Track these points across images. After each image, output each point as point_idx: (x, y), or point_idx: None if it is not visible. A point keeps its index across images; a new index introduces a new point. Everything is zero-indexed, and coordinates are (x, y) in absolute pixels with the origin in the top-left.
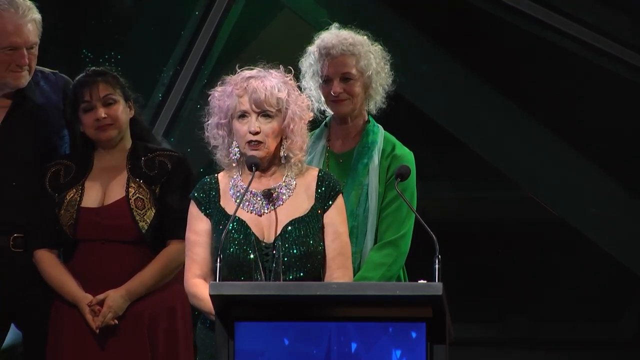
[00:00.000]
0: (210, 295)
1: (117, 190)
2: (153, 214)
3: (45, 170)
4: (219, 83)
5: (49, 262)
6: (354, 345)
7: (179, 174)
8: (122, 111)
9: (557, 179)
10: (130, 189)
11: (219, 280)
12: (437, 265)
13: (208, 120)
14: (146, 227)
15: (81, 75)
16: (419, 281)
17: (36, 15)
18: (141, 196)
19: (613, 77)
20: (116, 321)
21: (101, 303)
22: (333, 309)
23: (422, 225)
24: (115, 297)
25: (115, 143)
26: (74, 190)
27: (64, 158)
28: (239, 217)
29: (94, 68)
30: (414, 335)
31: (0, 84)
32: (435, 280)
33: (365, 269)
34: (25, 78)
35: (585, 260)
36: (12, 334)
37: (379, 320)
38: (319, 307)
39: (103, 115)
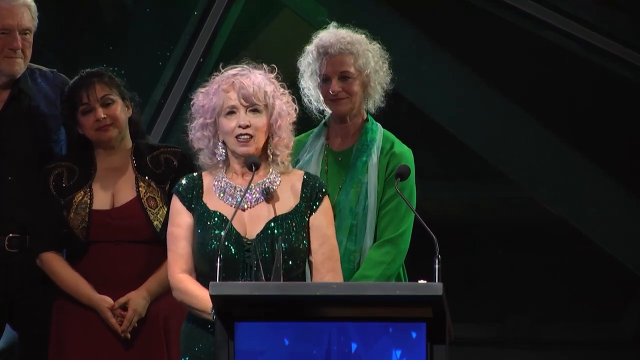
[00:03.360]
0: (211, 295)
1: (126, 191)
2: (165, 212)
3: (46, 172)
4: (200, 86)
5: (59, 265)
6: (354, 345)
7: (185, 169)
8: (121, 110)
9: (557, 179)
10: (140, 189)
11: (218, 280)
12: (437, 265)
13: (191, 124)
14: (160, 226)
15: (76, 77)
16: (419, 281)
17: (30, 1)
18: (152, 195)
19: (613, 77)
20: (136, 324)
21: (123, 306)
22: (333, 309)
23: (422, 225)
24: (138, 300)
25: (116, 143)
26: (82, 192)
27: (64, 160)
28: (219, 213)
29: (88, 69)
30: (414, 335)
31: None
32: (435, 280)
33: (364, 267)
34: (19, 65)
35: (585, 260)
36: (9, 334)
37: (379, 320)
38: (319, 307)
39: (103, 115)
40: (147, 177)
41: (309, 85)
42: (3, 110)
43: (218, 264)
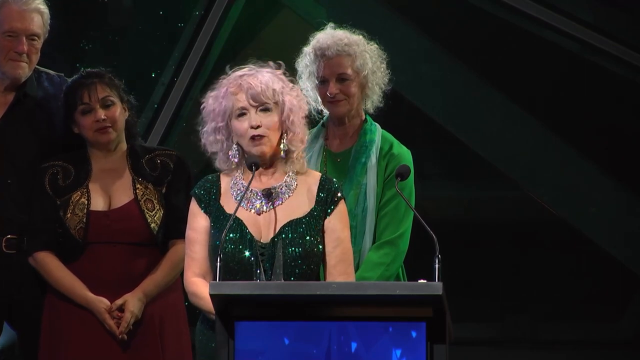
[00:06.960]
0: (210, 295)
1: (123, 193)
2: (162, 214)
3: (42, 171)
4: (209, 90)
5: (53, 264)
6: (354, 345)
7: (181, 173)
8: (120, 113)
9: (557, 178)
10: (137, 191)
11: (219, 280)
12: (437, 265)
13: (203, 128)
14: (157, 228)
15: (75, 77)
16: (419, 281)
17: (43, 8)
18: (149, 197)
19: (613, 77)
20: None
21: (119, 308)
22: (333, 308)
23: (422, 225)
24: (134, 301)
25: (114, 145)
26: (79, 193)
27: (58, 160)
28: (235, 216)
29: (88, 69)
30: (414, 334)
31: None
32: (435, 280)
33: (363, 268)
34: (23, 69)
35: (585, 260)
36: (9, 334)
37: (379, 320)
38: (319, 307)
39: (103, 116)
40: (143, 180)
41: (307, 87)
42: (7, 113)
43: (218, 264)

■ **HOW TO COMPLETE THIS TASK**: Please set down the whole listing above exactly and skip every picture.

■ **EXPECTED OUTPUT**:
Track these points across images. After each image, output each point as point_idx: (x, y), or point_idx: None if it is not visible. A point keeps its index across images; a new index introduces a new point. Everything is zero-indexed, and coordinates are (x, y) in absolute pixels with the origin in the top-left.
[00:00.000]
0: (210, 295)
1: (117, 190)
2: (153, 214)
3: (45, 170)
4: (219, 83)
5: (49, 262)
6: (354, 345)
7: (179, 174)
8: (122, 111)
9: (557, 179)
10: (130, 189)
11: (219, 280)
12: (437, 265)
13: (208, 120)
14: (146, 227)
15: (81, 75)
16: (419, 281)
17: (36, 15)
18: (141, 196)
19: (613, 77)
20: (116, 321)
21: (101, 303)
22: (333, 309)
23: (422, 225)
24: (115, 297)
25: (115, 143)
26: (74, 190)
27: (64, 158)
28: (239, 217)
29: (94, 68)
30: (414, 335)
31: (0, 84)
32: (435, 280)
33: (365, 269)
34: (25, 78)
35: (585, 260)
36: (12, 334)
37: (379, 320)
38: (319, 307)
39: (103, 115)
[00:03.360]
0: (211, 295)
1: (126, 191)
2: (165, 212)
3: (46, 172)
4: (200, 86)
5: (59, 265)
6: (354, 345)
7: (185, 169)
8: (121, 110)
9: (557, 179)
10: (140, 189)
11: (218, 280)
12: (437, 265)
13: (191, 124)
14: (160, 226)
15: (76, 77)
16: (419, 281)
17: (30, 1)
18: (152, 195)
19: (613, 77)
20: (136, 324)
21: (123, 306)
22: (333, 309)
23: (422, 225)
24: (138, 300)
25: (116, 143)
26: (82, 192)
27: (64, 160)
28: (219, 213)
29: (88, 69)
30: (414, 335)
31: None
32: (435, 280)
33: (364, 267)
34: (19, 65)
35: (585, 260)
36: (9, 334)
37: (379, 320)
38: (319, 307)
39: (103, 115)
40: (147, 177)
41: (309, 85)
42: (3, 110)
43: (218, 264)
[00:06.960]
0: (210, 295)
1: (123, 193)
2: (162, 214)
3: (42, 171)
4: (209, 90)
5: (53, 264)
6: (354, 345)
7: (181, 173)
8: (120, 113)
9: (557, 178)
10: (137, 191)
11: (219, 280)
12: (437, 265)
13: (203, 128)
14: (157, 228)
15: (75, 77)
16: (419, 281)
17: (43, 8)
18: (149, 197)
19: (613, 77)
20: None
21: (119, 308)
22: (333, 308)
23: (422, 225)
24: (134, 301)
25: (114, 145)
26: (79, 193)
27: (58, 160)
28: (235, 216)
29: (88, 69)
30: (414, 334)
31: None
32: (435, 280)
33: (363, 268)
34: (23, 69)
35: (585, 260)
36: (9, 334)
37: (379, 320)
38: (319, 307)
39: (103, 116)
40: (143, 180)
41: (307, 87)
42: (7, 113)
43: (218, 264)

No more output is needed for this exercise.